Unfortunately,  logging has destroyed some of these
gorgeous forests.



An adjacent chapel - I believe honoring a St. Francis follower,
 Saint Bernardino.























We reached - not knowing it was there the first time - the revered sanctuary for San Francesco - St. Francis - on a high hill (called "Monteluco") above Spoleto, next to the "sacred wood" ("sacro bosco") he - and his fellow monks - loved.

 The sanctuary was apparently founded in the 5th century by Syrian Christians fleeing their homeland and turned over to St. Francis in the 13th century.


Italians hanging out at the bar below the sanctuary on the edge
of the sacred wood. They do know how to relax.
The monks had this cool walk from their hermitages up to the sanctuary and down to the town.  Via degli eremi. Now, all of the hermitages and churches on the walk are private homes, bed-and-breakfasts, or abandoned. They remain beautiful as they stand in the woods.

Monks' walk.
Abandoned church #1.

Abandoned church #2.






















Hermitage now a private home.



Tourists hanging out at pool at hermitage now a B&B.




Perhaps an excess of signage.








These
signs show the "via Francigena" - the
St. Francis way (that goes into France
and England) - it's noted by its yellow
and blue signage. We are often on it,
even very close to Rome (on Monte
Mario, for example).

At left, the yellow-and-blue marker for the via Francigena has had some additions to it:



The view looking to the town of Spoleto, before
crossing the bridge, with the rocca we had
seen when we started at the top.
Several hours later, our path seems to end - in a magnificent bridge. We were somewhat like "the stupids go to Spoleto" - we didn't know the bridge (or the sanctuary or the hermitages) existed. We delighted in it, had some trepidation crossing it, and were disappointed on our second trip that it was closed (apparently it is frequently closed because of safety concerns!). There is another path to the city that is considerably longer, along the cliffs of Monteluco. It too was gorgeous - so not a bad result; tho' we were not expecting the extra miles.
It doesn't look scary from this point
of view, but it's a precipitous and long
drop off the right.
"Bridge of the towers - 13th century,
80 meters high; about 230 meters long"
It's called the "Bridge of  towers." In this view, I'm
looking back at the hill we came down from (Monteluco),
and one of the towers. The cliffs at left are what one skirts on
the path to be taken when the bridge is closed.
Our disappointment on our last hike. The bridge was closed.

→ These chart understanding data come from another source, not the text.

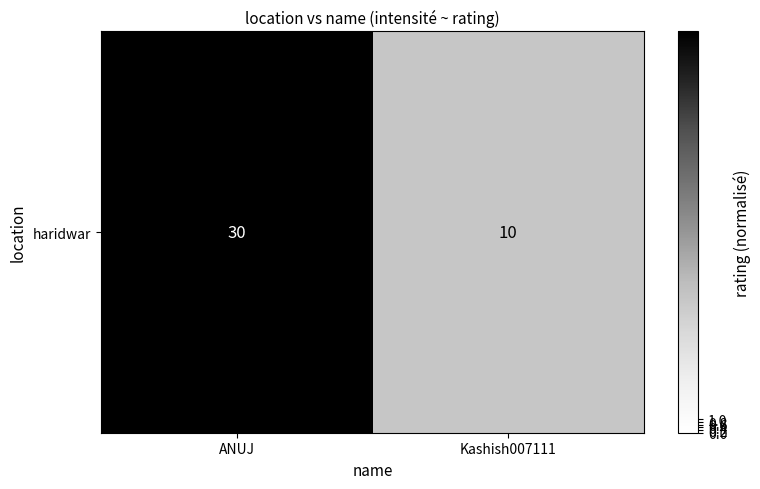

Where is the data nearest to the value 20?

ANUJ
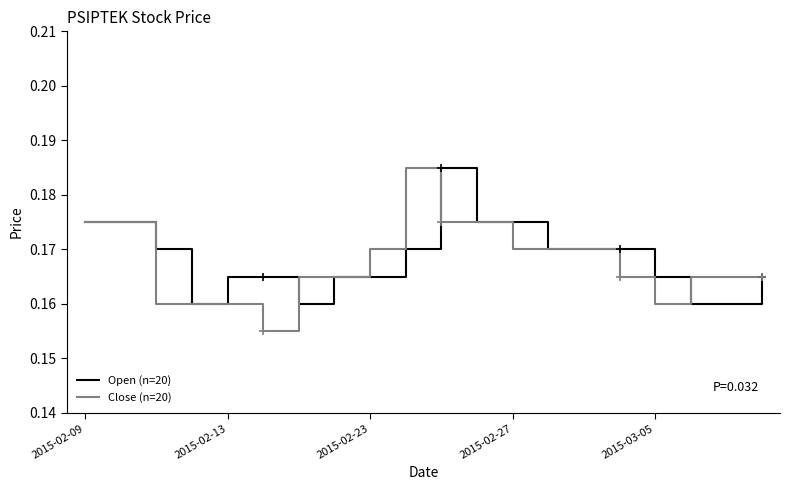

How many lines are shown in the chart?

2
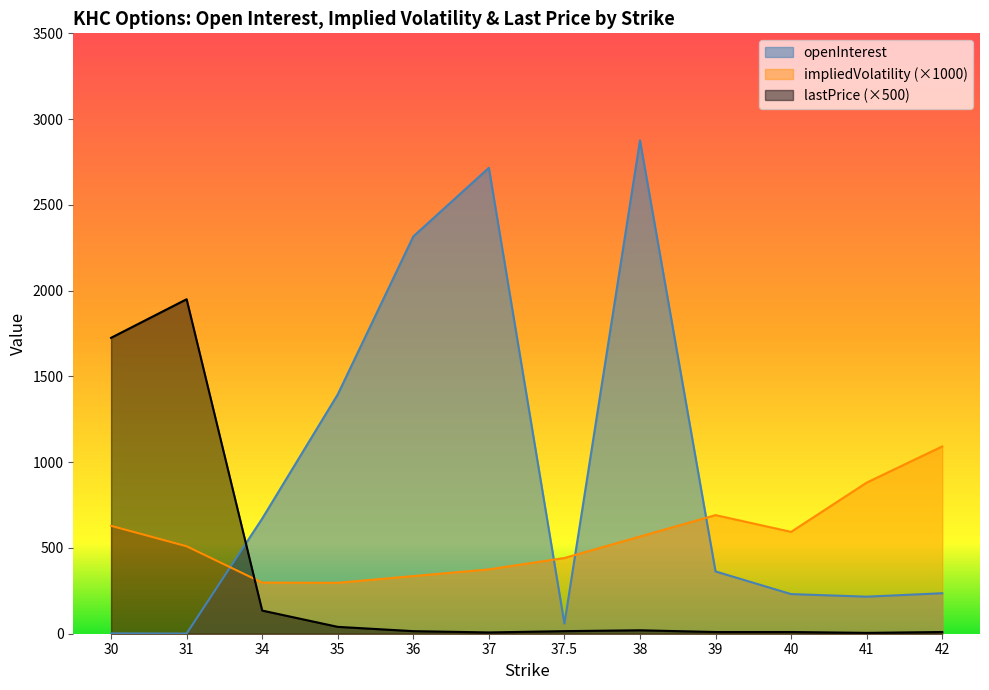

Reading left to right, what are all the values shown in this chart?

openInterest: 30=2.0	31=1.0	34=671.0	35=1395.0	36=2316.0	37=2716.0	37.5=59.0	38=2876.0	39=363.0	40=231.0	41=216.0	42=236.0
impliedVolatility: 30=628.9	31=509.8	34=297.9	35=296.9	36=335.9	37=375.0	37.5=441.4	38=566.4	39=691.4	40=593.8	41=880.9	42=1091.8
lastPrice: 30=1725.0	31=1950.0	34=135.0	35=40.0	36=15.0	37=7.5	37.5=15.0	38=20.0	39=10.0	40=10.0	41=5.0	42=10.0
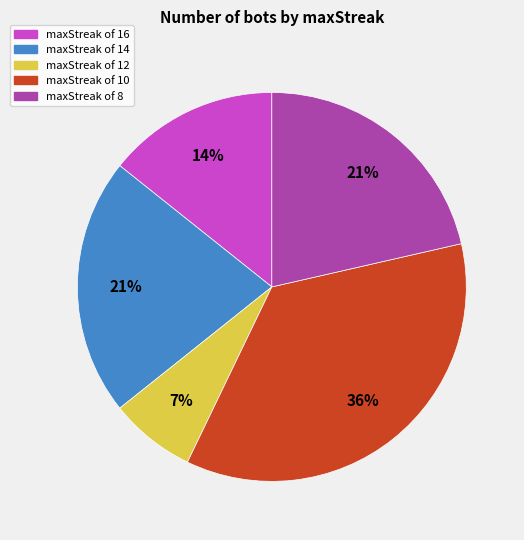

To the nearest percent, what is the average slice percentage?

20%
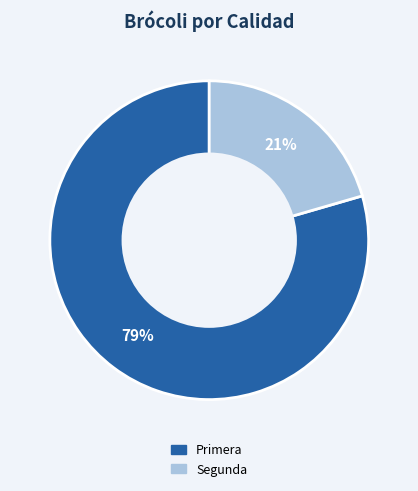

Does any single category account for the majority?

Yes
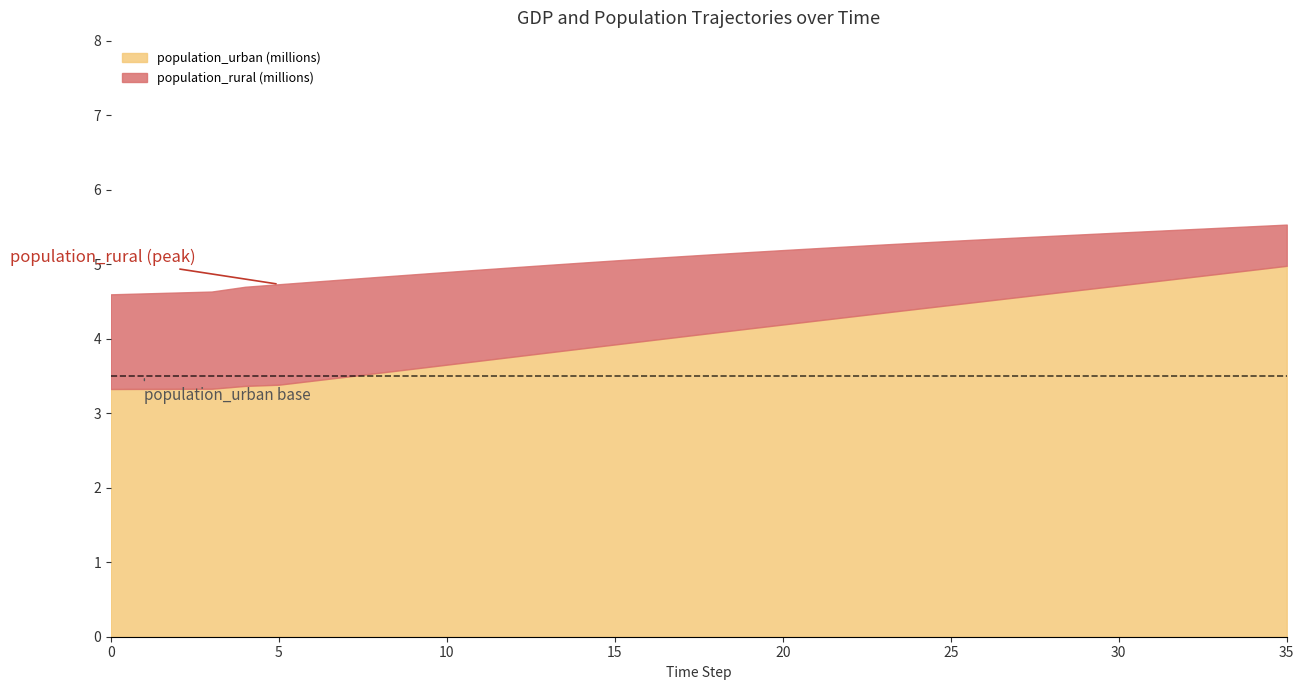

The value of population_rural at 6 is 1875437.8. True or false?

False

And, finally, some of you will be happy to learn, we reached
the town of Spoleto - and these magnificent walls - no doubt
pre-Roman.






The town of Spoleto is full of steep streets, lovely
churches and piazzas.  The Duomo is
richly decorated.

Apse of the Duomo, with a fresco cycle begun by
Fra Lippo Lippi


Here, some street scenes from Spoleto.











A medieval bathroom.











Our second time in Spoleto we were desperately hungry and, of course, hit the town when everything is closed - after 3 p.m. on Sunday.  We found one small bar open, and the one person working there served us a kind of filled focaccia (as I recall she was an immigrant and the bread was that of another country - but my memory can't bring back the country) that was wonderful - it turns out she had made the focaccia herself.